Rep. Bridenstine: "The American Space Commerce Free Enterprise Act provides certainty to industry by creating a clear, transparent, and minimally burdensome process for commercial space activities. It also reforms the broken system of remote sensing licensing that is overly restrictive, thwarts industry, and hands an advantage to foreign competitors."
Leader McCarthy: "The future of space exploration is now and the commercial space industry has a vital role to play. Our current regulatory regime discourages private sector investment in the commercial space industry, which threatens the industry's development and global standing. In order to ensure America's commercial space industry maintains its competitiveness, we need to create a pro-growth environment through regulatory certainty and this legislation continues our recent work to do just that."
The American Space Commerce Free Enterprise Act of 2017 simplifies and strengthens the outdated space-based remote sensing regulatory system.
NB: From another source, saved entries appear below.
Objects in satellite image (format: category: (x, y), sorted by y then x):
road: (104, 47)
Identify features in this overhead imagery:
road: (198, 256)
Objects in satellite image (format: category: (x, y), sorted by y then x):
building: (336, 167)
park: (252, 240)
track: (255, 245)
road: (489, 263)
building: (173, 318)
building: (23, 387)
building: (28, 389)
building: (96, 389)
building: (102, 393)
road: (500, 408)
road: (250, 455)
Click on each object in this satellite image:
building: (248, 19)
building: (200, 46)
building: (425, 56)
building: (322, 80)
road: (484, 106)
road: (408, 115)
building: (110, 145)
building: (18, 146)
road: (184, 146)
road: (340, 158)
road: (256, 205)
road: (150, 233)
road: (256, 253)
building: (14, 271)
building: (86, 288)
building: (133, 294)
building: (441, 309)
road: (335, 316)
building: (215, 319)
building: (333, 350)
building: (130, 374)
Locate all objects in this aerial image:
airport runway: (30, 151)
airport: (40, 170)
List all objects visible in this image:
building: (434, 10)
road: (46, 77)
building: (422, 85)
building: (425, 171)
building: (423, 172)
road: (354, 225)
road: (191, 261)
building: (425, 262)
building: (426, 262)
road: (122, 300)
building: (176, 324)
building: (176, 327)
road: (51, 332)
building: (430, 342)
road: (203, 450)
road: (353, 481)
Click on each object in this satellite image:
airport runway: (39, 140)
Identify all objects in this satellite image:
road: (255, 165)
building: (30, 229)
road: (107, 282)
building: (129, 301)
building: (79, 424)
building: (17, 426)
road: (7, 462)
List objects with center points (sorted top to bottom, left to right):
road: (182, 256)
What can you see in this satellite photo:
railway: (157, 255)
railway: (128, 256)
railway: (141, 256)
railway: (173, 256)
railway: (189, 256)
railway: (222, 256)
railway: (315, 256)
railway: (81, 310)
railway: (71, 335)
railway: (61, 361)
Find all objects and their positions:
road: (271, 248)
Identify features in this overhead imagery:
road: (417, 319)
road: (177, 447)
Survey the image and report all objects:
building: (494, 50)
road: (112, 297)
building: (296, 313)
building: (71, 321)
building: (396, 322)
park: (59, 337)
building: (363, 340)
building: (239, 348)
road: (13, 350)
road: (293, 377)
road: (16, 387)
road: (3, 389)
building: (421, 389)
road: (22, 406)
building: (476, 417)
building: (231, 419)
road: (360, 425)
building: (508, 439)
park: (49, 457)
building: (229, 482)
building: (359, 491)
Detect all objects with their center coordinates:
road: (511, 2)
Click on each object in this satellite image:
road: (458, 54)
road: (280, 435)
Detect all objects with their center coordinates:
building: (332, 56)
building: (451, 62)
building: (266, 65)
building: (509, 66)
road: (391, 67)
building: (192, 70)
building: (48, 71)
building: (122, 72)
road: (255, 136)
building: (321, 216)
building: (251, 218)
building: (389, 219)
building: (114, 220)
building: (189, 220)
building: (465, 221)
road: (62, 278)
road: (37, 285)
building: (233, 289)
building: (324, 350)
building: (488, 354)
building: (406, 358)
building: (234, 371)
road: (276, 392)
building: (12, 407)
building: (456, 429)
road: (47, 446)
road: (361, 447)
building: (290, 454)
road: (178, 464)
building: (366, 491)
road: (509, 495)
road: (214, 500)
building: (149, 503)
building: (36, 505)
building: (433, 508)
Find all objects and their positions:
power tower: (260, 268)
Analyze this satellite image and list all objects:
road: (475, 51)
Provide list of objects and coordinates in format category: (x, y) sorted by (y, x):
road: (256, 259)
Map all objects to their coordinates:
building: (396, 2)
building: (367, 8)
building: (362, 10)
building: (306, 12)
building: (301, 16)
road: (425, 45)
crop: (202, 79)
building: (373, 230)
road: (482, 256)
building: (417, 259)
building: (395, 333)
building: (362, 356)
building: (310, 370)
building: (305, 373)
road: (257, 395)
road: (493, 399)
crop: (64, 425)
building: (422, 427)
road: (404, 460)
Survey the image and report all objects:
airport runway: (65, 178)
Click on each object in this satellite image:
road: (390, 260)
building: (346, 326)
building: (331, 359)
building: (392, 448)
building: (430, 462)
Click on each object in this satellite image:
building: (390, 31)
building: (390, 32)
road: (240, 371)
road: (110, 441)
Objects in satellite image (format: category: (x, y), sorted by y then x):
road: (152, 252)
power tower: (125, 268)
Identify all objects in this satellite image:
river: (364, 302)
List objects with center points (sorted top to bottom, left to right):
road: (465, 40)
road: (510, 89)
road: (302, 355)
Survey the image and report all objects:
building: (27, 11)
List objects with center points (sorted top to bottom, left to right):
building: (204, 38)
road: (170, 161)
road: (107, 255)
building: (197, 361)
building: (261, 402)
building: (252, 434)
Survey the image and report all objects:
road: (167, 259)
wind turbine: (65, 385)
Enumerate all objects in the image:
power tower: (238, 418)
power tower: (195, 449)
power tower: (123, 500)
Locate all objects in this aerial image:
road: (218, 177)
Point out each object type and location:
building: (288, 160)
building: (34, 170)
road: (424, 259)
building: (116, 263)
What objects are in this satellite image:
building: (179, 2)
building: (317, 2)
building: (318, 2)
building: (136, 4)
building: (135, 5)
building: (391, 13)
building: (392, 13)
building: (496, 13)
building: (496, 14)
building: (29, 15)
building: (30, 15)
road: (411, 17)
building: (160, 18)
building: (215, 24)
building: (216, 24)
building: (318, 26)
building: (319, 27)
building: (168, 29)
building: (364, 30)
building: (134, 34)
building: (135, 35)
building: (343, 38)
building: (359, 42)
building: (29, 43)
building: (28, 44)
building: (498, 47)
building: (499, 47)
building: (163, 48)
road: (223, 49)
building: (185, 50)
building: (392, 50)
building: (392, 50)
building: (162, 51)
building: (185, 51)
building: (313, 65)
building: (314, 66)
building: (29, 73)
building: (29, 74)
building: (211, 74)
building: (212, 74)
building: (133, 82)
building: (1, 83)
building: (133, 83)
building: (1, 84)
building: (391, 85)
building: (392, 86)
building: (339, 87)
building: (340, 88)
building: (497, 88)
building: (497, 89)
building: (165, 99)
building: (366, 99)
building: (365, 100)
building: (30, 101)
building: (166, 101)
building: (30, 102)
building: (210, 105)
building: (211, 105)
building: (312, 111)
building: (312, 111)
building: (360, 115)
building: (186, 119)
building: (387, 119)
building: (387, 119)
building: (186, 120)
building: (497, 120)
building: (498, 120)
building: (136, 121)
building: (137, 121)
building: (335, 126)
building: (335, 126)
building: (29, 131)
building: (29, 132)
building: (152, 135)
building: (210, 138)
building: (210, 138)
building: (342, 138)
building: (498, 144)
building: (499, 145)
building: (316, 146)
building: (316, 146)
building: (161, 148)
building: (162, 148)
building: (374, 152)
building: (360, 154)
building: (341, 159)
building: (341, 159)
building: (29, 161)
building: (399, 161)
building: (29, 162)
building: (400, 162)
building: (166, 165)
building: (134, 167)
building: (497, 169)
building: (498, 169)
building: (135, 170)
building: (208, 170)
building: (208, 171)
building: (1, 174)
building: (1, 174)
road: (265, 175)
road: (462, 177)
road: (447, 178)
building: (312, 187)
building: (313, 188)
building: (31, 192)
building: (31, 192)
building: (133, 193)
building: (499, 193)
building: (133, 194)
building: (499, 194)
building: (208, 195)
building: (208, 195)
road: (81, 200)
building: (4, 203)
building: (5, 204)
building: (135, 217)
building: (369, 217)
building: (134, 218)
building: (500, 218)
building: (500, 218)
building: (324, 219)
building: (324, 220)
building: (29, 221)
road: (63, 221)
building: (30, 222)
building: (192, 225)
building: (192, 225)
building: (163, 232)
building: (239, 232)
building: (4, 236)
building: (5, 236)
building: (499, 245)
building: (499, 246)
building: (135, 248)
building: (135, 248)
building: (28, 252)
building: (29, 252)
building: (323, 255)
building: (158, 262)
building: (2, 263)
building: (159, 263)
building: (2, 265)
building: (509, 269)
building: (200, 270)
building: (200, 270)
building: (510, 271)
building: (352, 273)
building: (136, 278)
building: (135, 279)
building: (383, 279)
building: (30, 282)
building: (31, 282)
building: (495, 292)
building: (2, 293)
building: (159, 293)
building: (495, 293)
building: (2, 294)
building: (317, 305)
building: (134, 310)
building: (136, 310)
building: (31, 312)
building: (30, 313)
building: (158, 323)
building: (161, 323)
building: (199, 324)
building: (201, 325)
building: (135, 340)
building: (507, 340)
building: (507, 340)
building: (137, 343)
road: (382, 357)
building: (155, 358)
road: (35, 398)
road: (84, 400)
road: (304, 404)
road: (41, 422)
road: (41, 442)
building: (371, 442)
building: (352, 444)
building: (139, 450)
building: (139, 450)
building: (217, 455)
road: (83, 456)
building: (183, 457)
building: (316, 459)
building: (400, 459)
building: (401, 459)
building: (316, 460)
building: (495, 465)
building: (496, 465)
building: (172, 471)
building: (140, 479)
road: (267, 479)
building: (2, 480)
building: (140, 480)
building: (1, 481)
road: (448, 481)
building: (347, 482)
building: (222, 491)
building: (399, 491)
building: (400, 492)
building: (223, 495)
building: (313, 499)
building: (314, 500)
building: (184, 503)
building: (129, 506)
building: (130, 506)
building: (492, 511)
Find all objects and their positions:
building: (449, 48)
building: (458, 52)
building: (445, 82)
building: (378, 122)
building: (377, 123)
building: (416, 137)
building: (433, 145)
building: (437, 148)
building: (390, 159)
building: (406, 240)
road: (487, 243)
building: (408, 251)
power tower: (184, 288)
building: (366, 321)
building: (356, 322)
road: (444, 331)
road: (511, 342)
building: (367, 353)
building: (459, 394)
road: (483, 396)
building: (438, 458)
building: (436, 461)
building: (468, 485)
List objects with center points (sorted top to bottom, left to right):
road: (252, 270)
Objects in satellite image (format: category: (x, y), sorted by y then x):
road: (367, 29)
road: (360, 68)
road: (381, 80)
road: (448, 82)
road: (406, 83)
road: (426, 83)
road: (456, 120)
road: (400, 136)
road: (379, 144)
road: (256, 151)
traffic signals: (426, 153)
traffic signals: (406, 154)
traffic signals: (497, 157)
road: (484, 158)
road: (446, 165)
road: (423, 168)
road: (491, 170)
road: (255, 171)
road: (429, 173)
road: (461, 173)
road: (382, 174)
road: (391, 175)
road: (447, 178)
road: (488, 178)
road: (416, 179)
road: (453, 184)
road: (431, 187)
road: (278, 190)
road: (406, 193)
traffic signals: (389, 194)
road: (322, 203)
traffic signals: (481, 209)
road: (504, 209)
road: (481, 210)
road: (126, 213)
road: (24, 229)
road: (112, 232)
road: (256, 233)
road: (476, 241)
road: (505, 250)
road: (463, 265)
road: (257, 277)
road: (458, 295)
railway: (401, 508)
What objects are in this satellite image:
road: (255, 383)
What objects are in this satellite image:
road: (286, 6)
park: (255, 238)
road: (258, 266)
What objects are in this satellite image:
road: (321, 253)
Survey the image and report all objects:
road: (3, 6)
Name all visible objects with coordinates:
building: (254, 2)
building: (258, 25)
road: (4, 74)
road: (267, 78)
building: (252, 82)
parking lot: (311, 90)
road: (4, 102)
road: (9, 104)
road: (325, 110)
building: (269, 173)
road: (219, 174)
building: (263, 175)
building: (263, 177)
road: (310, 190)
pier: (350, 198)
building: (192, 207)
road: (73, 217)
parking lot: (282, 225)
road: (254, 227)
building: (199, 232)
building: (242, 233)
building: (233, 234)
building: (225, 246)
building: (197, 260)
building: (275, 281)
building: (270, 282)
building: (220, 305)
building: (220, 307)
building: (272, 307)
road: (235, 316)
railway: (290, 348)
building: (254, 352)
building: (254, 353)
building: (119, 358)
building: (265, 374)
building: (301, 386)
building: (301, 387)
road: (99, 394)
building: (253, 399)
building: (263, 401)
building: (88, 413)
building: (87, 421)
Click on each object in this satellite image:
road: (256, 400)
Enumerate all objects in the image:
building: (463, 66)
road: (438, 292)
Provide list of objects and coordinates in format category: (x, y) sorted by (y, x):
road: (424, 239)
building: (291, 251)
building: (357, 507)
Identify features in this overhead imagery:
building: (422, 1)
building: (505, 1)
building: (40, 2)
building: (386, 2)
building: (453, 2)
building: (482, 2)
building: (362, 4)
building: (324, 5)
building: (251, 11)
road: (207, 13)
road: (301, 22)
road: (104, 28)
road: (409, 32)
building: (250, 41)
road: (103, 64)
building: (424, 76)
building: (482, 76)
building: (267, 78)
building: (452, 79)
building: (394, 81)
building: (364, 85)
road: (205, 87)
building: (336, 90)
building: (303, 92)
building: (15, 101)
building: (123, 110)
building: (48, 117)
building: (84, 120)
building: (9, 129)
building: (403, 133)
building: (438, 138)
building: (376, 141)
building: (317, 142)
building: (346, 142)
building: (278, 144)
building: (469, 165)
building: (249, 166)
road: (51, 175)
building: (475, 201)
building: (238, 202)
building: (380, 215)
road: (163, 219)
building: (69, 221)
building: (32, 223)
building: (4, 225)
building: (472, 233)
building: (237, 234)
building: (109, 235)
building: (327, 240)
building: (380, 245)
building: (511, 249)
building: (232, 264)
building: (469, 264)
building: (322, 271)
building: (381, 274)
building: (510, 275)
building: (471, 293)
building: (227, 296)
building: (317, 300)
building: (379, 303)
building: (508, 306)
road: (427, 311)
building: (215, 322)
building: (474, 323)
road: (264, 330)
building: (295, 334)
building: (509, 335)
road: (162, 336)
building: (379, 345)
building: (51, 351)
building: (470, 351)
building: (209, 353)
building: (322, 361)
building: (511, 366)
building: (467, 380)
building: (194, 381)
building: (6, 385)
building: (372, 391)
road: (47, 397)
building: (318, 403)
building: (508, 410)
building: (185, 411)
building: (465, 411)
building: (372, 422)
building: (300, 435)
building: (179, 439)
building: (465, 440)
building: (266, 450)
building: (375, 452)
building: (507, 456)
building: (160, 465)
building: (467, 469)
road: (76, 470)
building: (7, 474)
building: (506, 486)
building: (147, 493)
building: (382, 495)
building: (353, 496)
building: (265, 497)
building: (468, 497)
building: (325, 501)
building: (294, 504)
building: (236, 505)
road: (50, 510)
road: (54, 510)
At the same time, this bill enhances U.S. compliance with international obligations, improves national security and removes regulatory barriers facing new and innovative space companies.
This bill will:
Create a single authority for U.S. authorization and supervision of nongovernmental space activities located at the Department of Commerce Office of Space Commerce
Establish a transparent certification process in the least burdensome manner possible
Provide greater certainty to assure nongovernmental space activities conform to the United States' Outer Space Treaty obligations
Address concerns that certified activities may pose a safety risk to existing federal government space systems
Reform the space-based remote sensing regulatory process
Preserve ability to condition remote sensing operations to protect national security
Enhance national security by ensuring insight into operations and capabilities by creating a competitive environment that discourages offshoring
The American Space Commerce Free Enterprise Act of 2017 was first introduced on June 7, by Chairman Smith along with Reps. Babin and Bridenstine.
Cosponsors of this legislation include: Rep. Ed Perlmutter (D-Colo.), Rep. Dana Rohrabacher (R-Calif.), Rep. Randy Hultgren (R-Ill.), Rep. Randy Weber (R-Texas), Rep. Clay Higgins (R-La.), and Rep. Derek Kilmer (D-Wash.).